Blog | Thursday, September 26, 2013

QD: News Every Day--10% weight loss combined with exercise helped knee pain

A 10% weight loss and exercise led to less knee pain and better function after 18 months than diet or exercise alone, according to a study.

The randomized trial included 454 overweight and obese community-dwelling adults ages 55 years or older with a body mass index of 27 to 41 with pain and radiographic knee osteoarthritis from July 2006 to April 2011.

The interventions consisted of intensive diet-induced weight loss plus exercise, intensive diet-induced weight loss, or exercise. The diet and exercise interventions were center-based with options for the exercise groups to transition to a home-based program.

Results appeared in the September 25 issue of the Journal of the American Medical Association.

Mean weight loss for diet and exercise participants was 10.6 kg (11.4%); for the diet group, 8.9 kg (9.5%); and for the exercise group, 1.8 kg (2.0%), the authors wrote. After 18 months, knee compressive forces were lower in diet participants (mean, 2,487 N; 95% CI, 2,393 to 2,581) compared with exercise participants (2,687 N; 95% CI, 2,590 to 2,784, pairwise difference [Δ]exercise vs diet=200 N; 95% CI, 55 to 345; P=0.007).

Concentrations of interleukin 6 were lower in the diet and exercise patients (2.7 pg/mL; 95% CI, 2.5 to 3.0) and diet participants (2.7 pg/mL; 95% CI, 2.4 to 3.0) compared with exercise participants (3.1 pg/mL; 95% CI, 2.9 to 3.4; Δ exercise vs diet and exercise=0.39 pg/mL; 95% CI, −0.03 to 0.81; P=0.007; Δ exercise vs diet=0.43 pg/mL; 95% CI, 0.01 to 0.85, P=0.006).

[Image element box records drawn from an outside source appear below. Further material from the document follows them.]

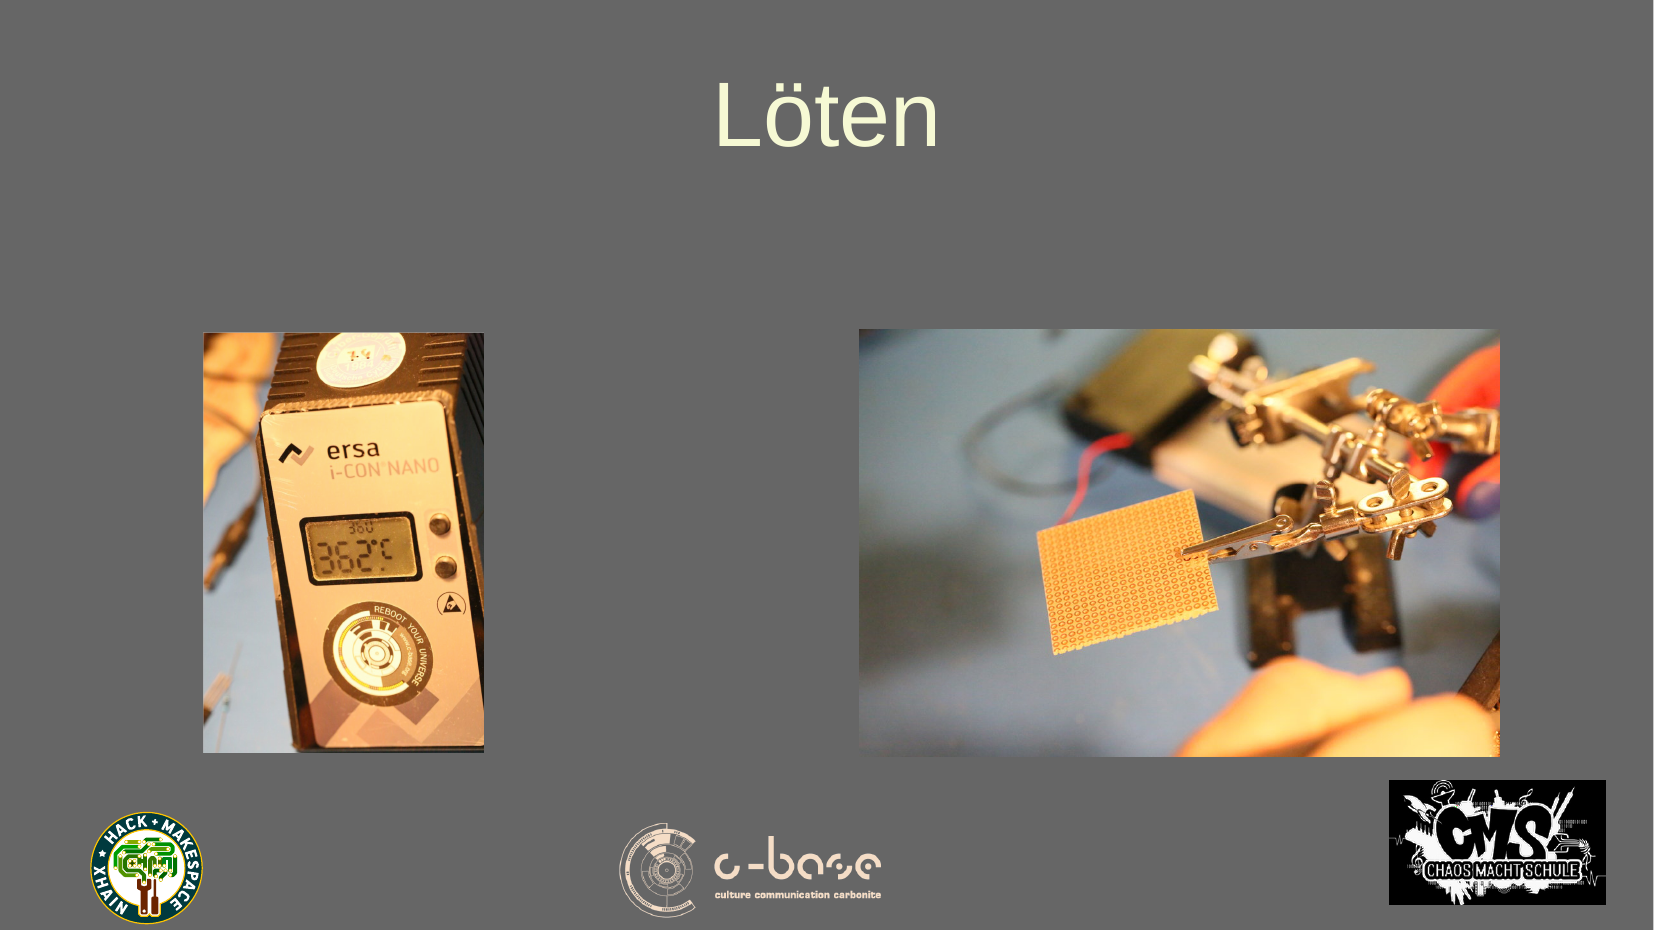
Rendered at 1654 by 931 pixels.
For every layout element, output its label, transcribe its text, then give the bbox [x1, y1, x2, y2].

picture [1389, 780, 1606, 905]
picture [203, 332, 484, 753]
picture [609, 809, 897, 931]
title Löten [82, 37, 1571, 193]
picture [859, 329, 1500, 757]
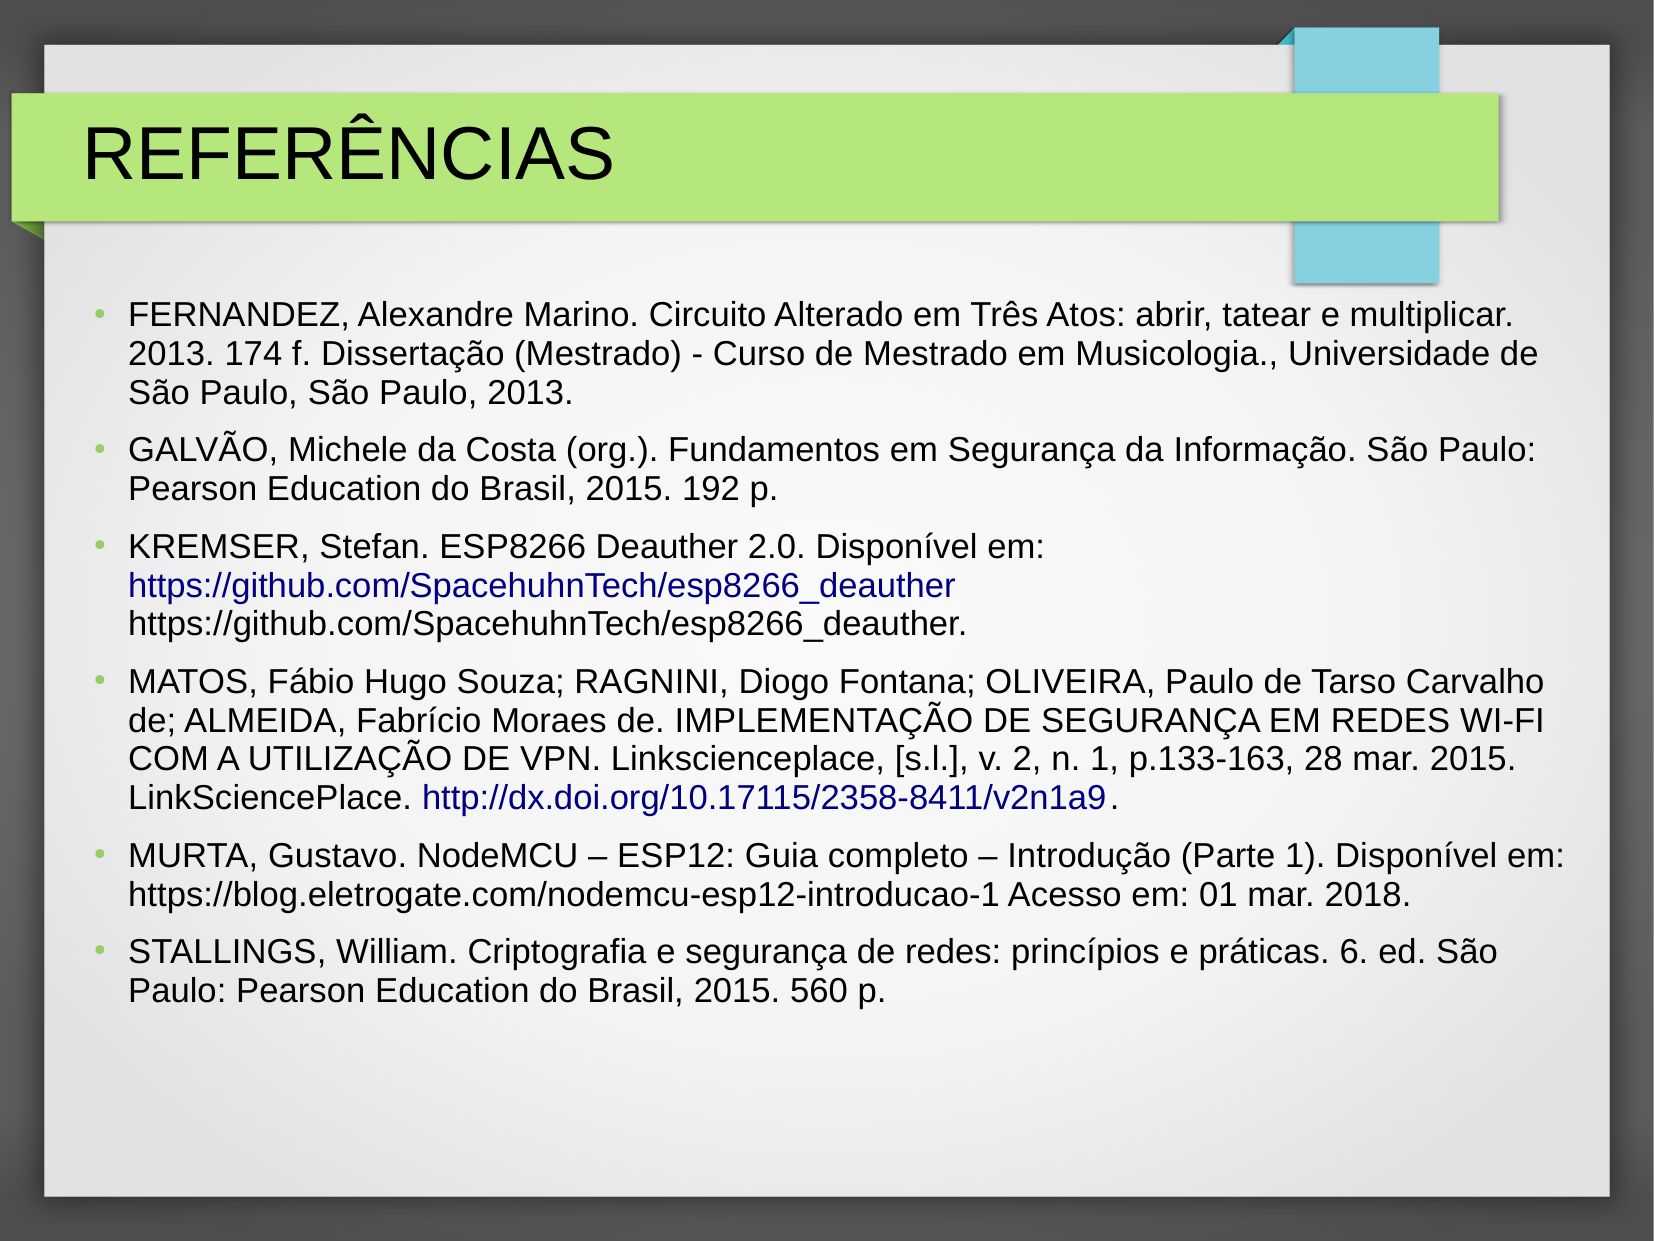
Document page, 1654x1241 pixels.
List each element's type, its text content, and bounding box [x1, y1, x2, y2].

title REFERÊNCIAS [82, 94, 1264, 213]
picture [0, 0, 1654, 1241]
list FERNANDEZ, Alexandre Marino. Circuito Alterado em Três Atos: abrir, tatear e multiplicar. 2013. 174 f. Dissertação (Mestrado) - Curso de Mestrado em Musicologia., Universidade de São Paulo, São Paulo, 2013. GALVÃO, Michele da Costa (org.). Fundamentos em Segurança da Informação. São Paulo: Pearson Education do Brasil, 2015. 192 p. KREMSER, Stefan. ESP8266 Deauther 2.0. Disponível em:https://github.com/SpacehuhnTech/esp8266_deautherhttps://github.com/SpacehuhnTech/esp8266_deauther. MATOS, Fábio Hugo Souza; RAGNINI, Diogo Fontana; OLIVEIRA, Paulo de Tarso Carvalho de; ALMEIDA, Fabrício Moraes de. IMPLEMENTAÇÃO DE SEGURANÇA EM REDES WI-FI COM A UTILIZAÇÃO DE VPN. Linkscienceplace, [s.l.], v. 2, n. 1, p.133-163, 28 mar. 2015. LinkSciencePlace. http://dx.doi.org/10.17115/2358-8411/v2n1a9. MURTA, Gustavo. NodeMCU – ESP12: Guia completo – Introdução (Parte 1). Disponível em: https://blog.eletrogate.com/nodemcu-esp12-introducao-1 Acesso em: 01 mar. 2018. STALLINGS, William. Criptografia e segurança de redes: princípios e práticas. 6. ed. São Paulo: Pearson Education do Brasil, 2015. 560 p. [82, 295, 1571, 1015]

The diet and exercise group had less pain (3.6; 95% CI, 3.2 to 4.1) and better function (14.1; 95% CI, 12.6 to 15.6) than the diet group (4.8; 95% CI, 4.3 to 5.2) and exercise group (4.7; 95% CI, 4.2 to 5.1, Δ exercise vs diet and exercise=1.02; 95% CI, 0.33 to 1.71; Ppain=.004; 18.4; 95% CI, 16.9 to 19.9; Δ exercise vs diet and exercise, 4.29; 95% CI, 2.07 to 6.50; Pfunction<0.001).

The authors wrote, “… intensive weight loss may have both anti-inflammatory and biomechanical benefits; when combining weight loss with exercise, patients can safely achieve a mean long-term weight loss of more than 10%, with an associated improvement in symptoms greater than with either intervention alone.”

A 2005 study published in Arthritis & Rheumatism assessed the joint load for 142 overweight and obese older adults and found that each pound lost translated to a fourfold lighter load on the adults’ knee joints, ACP Internist reported in its May 2013 issue.

The article stated that all too frequently, doctors overlook the painful joint disease at a stage when preventive measures such as exercise and weight loss could be most beneficial. It also examines the impact of updated guidelines from the American College of Rheumatology that highlight the value of trying exercise and weight loss first, whenever feasible.